Hemp CBD—but not delta-8 THC—is legal for retail sale in California, pending specific regulations to come from the Department of Public Health in a few months.
Blockbuster hemp ingredient CBD is now officially legal in California in dietary supplements, foods, beverages and cosmetics, as Gov. Gavin Newsom signed AB45 into law.
It was an arduous, three-year process for the bill to wind through the state legislature, which passed the bill on Sept. 10.
“After months of negotiation between the various stakeholders, that day is finally here,” according to an email from the Amin Talati Wasserman law firm, which represents many hemp and CBD companies. “The majority of requirements under the new law are similar to existing requirements, but some are unique to California, with possibly more on the way via future regulations—adding to the ever-growing patchwork of state laws governing hemp and CBD products.”
California has paved the way with all things cannabis. It was the first state to legalize medical marijuana, back in 1996. It wasn’t quite as fast off the draw as Colorado when the Rocky Mountain state legalized recreational marijuana in 2012, but California dutifully fell in line in 2016. But even though the farm bill in 2014, and again in 2018, did its level best to legalize hemp and CBD, California managed to stay stuck in the 20th century.
Some say it was marijuana interests that successfully lobbied the California state legislature to keep hemp and in particular hemp CBD in a regulatory gray area.
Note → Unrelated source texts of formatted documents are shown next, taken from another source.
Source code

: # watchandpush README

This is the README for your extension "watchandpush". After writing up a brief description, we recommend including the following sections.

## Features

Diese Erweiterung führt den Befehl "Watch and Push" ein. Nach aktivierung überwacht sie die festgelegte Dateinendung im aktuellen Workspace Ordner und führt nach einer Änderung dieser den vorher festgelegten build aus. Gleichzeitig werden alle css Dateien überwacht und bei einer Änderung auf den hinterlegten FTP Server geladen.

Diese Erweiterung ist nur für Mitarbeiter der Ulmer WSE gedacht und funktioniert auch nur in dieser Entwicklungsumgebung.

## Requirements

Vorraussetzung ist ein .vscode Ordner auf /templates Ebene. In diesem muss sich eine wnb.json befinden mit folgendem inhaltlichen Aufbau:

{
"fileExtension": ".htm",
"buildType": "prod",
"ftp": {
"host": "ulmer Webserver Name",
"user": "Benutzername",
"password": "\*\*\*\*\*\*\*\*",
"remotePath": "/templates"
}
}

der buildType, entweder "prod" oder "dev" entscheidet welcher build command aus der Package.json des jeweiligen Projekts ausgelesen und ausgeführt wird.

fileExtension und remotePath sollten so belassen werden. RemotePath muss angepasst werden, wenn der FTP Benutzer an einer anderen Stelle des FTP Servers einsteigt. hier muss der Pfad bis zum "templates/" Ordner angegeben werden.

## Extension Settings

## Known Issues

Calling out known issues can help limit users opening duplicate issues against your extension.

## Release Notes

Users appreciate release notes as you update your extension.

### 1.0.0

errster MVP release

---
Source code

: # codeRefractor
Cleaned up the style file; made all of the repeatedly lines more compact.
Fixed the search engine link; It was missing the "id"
But whatever the case, Newsom on Thursday signed AB45, which removes much of the risk for brands and retail outlets wanting to sell CBD.
Specifics of AB45
Two things are of note.
One, the California Department of Public Health (DPH) will need to develop regulations around the sale of CBD into products for sale at the full range of retail outlets. This is expected to take several months.
“Like other states that have legalized the sale of CBD products in recent years,” said the Amin Talati Wasserman statement, “California’s law comes with its own testing, labeling, approved source and registration requirements.”
For example, the new law requires labels to include certain warning statements and a scannable barcode, website, or QR code linked to a certificate of analysis that provides specific testing information, among other label requirements.
AB45 defines “THC”—the intoxicating cannabinoid compound notorious for marijuana’s effects—to include THCA, and any THC, including delta-8 THC, delta-9 THC and delta-10 THC.
That makes California the 19th state to restrict or ban delta-8 THC. The other states are Alaska, Arizona, Arkansas, Colorado, Connecticut, Delaware, Kentucky, Idaho, Iowa, Michigan, Mississippi, Montana, New York, North Dakota, Rhode Island, Utah, Vermont and Washington.
AB45 also authorizes the DPH to include or exclude “comparable” cannabinoids from the definition of THC, based on their intoxicating effect, or lack thereof.
In addition, the DPH may impose maximum serving sizes for hemp-derived cannabinoids, hemp extract and products derived therefrom, active cannabinoid concentration per serving size, the number of servings per container, and any other requirements it deems necessary.
What the FDA thinks about California legalizing CBD
The second notable thing about the California legalization effort is that yet another state has stepped in to issue regulations. CBD is legal to various degrees in all 50 states, with the possible exceptions of Idaho and Iowa.
The California law brings into sharper relief the fact that there is no real federal regulation around CBD.
It is the opinion of FDA that CBD is illegal under the Federal Food, Drug and Cosmetic Act (FDCA).
Beyond FDA standing firm on its stance that CBD is illegal in supplements—which of course has not stopped more than 3,000 brands from entering the market nationwide—the agency says it is concerned about CBD safety.
To that end, pioneering CBD brand Charlotte’s Web and legacy supplements company Irwin Naturals submitted new dietary ingredient (NDI) notifications to the FDA to demonstrate safety.
FDA rejected those NDI applications.
This means the California market is, in theory, strictly an intra-state deal. To be sure, California rates as the world’s fifth largest economy all on its own.
FDA’s rejection of the NDI notifications, while disappointing, is seen as putting more pressure on Congress to write legislation—again, but apart from a farm bill—to legalize hemp cannabinoids.
Recently, acting FDA commissioner Janet Woodcock described the CBD situation as a “stalemate.”
“The law is fairly clear about this,” she said.
Federal law states that a molecule or “article” studied or approved by FDA as a drug cannot later become a dietary supplement ingredient (though it does not hold in reverse—a supplement ingredient can later become a drug, as is the case with niacin and fish oil).
But the secretary of the U.S. Department of Health and Human Services (under which resides the FDA) has authority (through a notice-and-comment rulemaking) to make an exception to the drug preclusion law, which is what Woodcock is referring to when she says CBD is illegal. FDA, though, has never invoked the exception or signaled it wants to do so for CBD.